Voor zover DEM Management met de tweede grief nog heeft betoogd dat een contractuele basis voor de in rekening gebrachte administratiekosten ontbreekt, faalt zij evenzeer, omdat die basis ligt in artikel 6 van de huurovereenkomst en artikel 12.2 van de toepasselijke Algemene Bepalingen.
4.8 Hetzelfde lot is ook de derde grief beschoren. Naar de mening van DEM Management is de contractuele beperking van de opschortingsbevoegdheid zijdens DEM Management in strijd met de redelijkheid en billijkheid en dient derhalve die contractuele bepaling buiten beschouwing te blijven. Het hof volgt echter DEM Management in deze niet, nu voor het buiten toepassing laten van deze contractuele bepaling onvoldoende grondslag in de stellingen van DEM Management is te vinden. Noch gesteld noch anderszins is immers gebleken, dat toepassing van het contract in dit opzicht naar maatstaven van redelijkheid en billijkheid tot onaanvaardbare gevolgen zou leiden. Het enkele feit dat die gevolgen voor DEM Management onaangenaam zijn en zij die opschorting als ‘laatste redmiddel’ beschouwt maakt dit niet anders.
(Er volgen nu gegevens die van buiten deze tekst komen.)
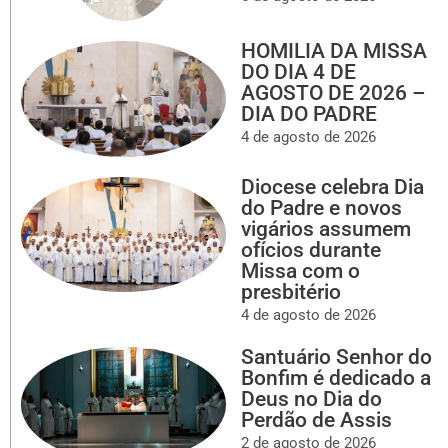
HOMILIA DA MISSA
DO DIA 4 DE
AGOSTO DE 2026 –
DIA DO PADRE
4 de agosto de 2026
Diocese celebra Dia
do Padre e novos
vigários assumem
ofícios durante
Missa com o
presbitério
4 de agosto de 2026
Santuário Senhor do
Bonfim é dedicado a
Deus no Dia do
Perdão de Assis
2 de agosto de 2026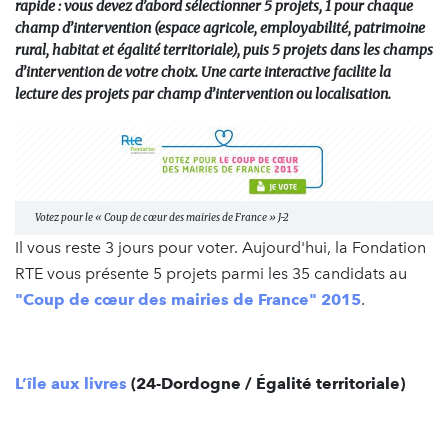
rapide : vous devez d’abord sélectionner 5 projets, 1 pour chaque
champ d’intervention (espace agricole, employabilité, patrimoine
rural, habitat et égalité territoriale), puis 5 projets dans les champs
d’intervention de votre choix. Une carte interactive facilite la
lecture des projets par champ d’intervention ou localisation.
Votez pour le « Coup de cœur des mairies de France » J-2
Il vous reste 3 jours pour voter. Aujourd'hui, la Fondation
RTE vous présente 5 projets parmi les 35 candidats au
"Coup de cœur des mairies de France" 2015
.
L’île aux livres
(24-Dordogne / Égalité territoriale)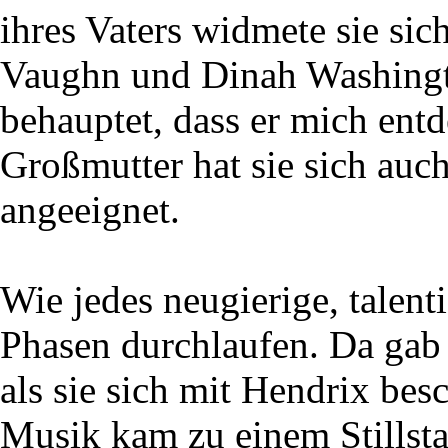
ihres Vaters widmete sie si
Vaughn und Dinah Washing
behauptet, dass er mich entd
Großmutter hat sie sich auc
angeeignet.
Wie jedes neugierige, talenti
Phasen durchlaufen. Da gab 
als sie sich mit Hendrix bes
Musik kam zu einem Stillsta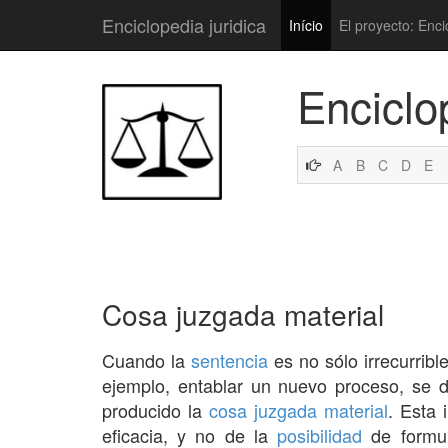
Enciclopedia juridica
Início
El proyecto: Enci
Enciclo
A
B
C
D
E
Cosa juzgada material
Cuando la
sentencia
es no sólo irrecurribl
ejemplo, entablar un nuevo proceso, se 
producido la
cosa juzgada
material
. Esta 
eficacia, y no de la
posibilidad
de formul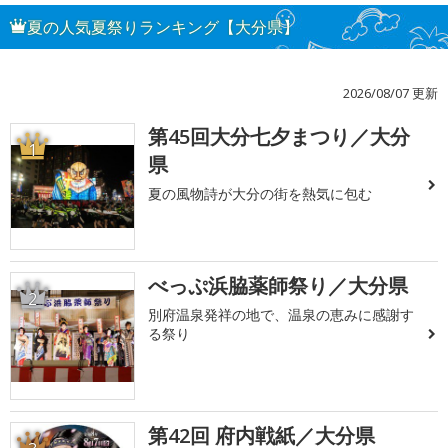
夏の人気夏祭りランキング【大分県】
2026/08/07 更新
第45回大分七夕まつり／大分
1
県
夏の風物詩が大分の街を熱気に包む
べっぷ浜脇薬師祭り／大分県
2
別府温泉発祥の地で、温泉の恵みに感謝す
る祭り
第42回 府内戦紙／大分県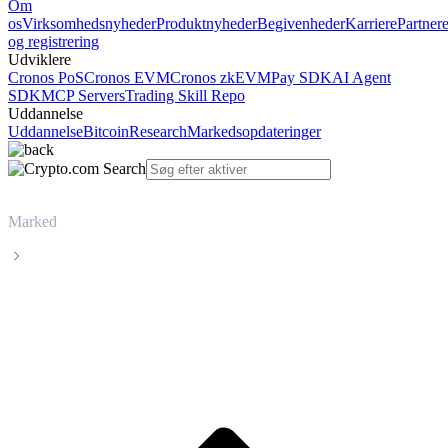
Om
os
Virksomhedsnyheder
Produktnyheder
Begivenheder
Karriere
Partner
og registrering
Udviklere
Cronos PoS
Cronos EVM
Cronos zkEVM
Pay SDK
AI Agent
SDK
MCP Servers
Trading Skill Repo
Uddannelse
Uddannelse
Bitcoin
Research
Markedsopdateringer
Marked
Sui
Livepris på Sui SUI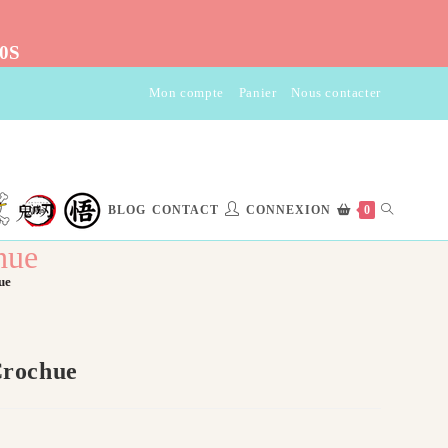
10S
Mon compte
Panier
Nous contacter
TOGGLE
BLOG
CONTACT
CONNEXION
0
hue
WEBSITE
ue
SEARCH
Crochue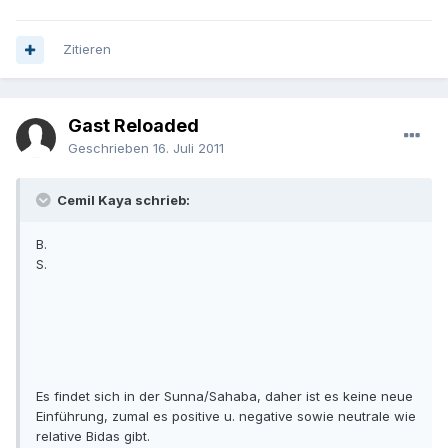
Zitieren
Gast Reloaded
Geschrieben
16. Juli 2011
Cemil Kaya schrieb:
B.
S.
Es findet sich in der Sunna/Sahaba, daher ist es keine neue
Einführung, zumal es positive u. negative sowie neutrale wie
relative Bidas gibt.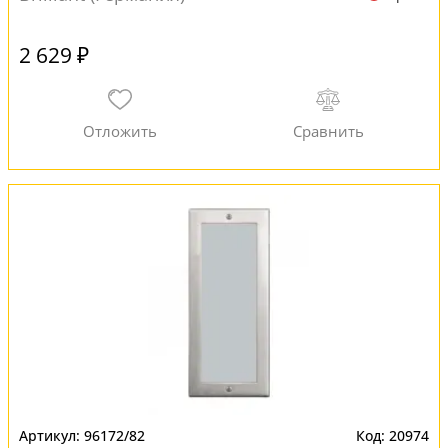
2 629 ₽
96172/82
20974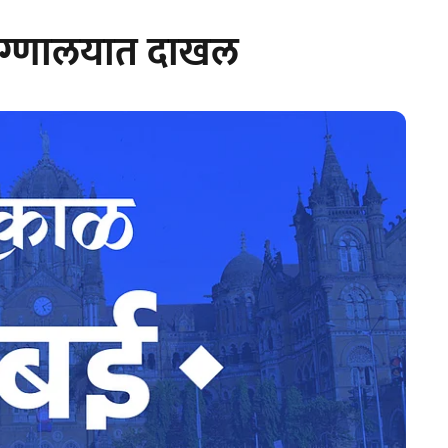
ुग्णालयात दाखल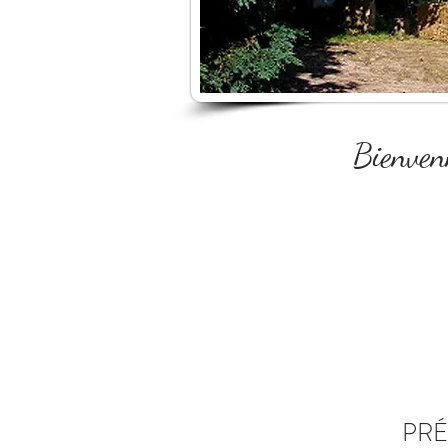
Bienven
PRÉ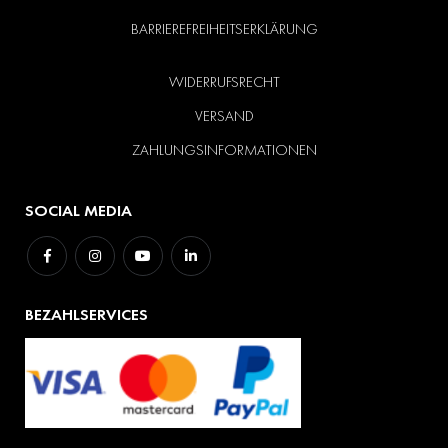
BARRIEREFREIHEITSERKLÄRUNG
WIDERRUFSRECHT
VERSAND
ZAHLUNGSINFORMATIONEN
SOCIAL MEDIA
BEZAHLSERVICES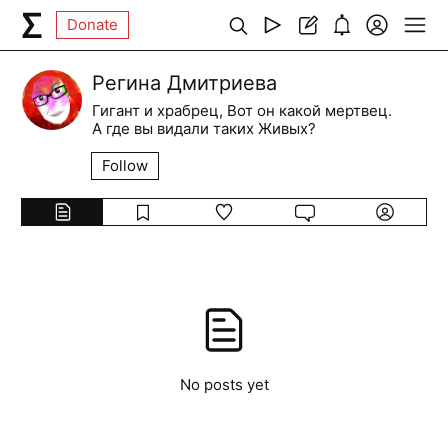
Donate
Регина Дмитриева
Гигант и храбрец, Вот он какой мертвец.
А где вы видали таких Живых?
Follow
No posts yet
De grieven zijn tevergeefs voorgesteld. Het vonnis waarvan beroep dient te worden bekrachtigd. Als in het ongelijk gestelde partij dient DEM Management in de kosten van het hoger beroep verwezen te worden.
bekrachtigt het vonnis waarvan beroep;
verwijst DEM Management in de kosten van dit hoger beroep, tot op deze uitspraak aan de zijde van Nieuwburen begroot op € 254,- aan verschotten en € 1158,- aan salaris advocaat.
Dit arrest is gewezen door mrs. G.B.C.M. van der Reep, J.C.W. Rang en E.J.H. Schrage en uitgesproken ter openbare terechtzitting van 22 december 2009 door de rolraadsheer.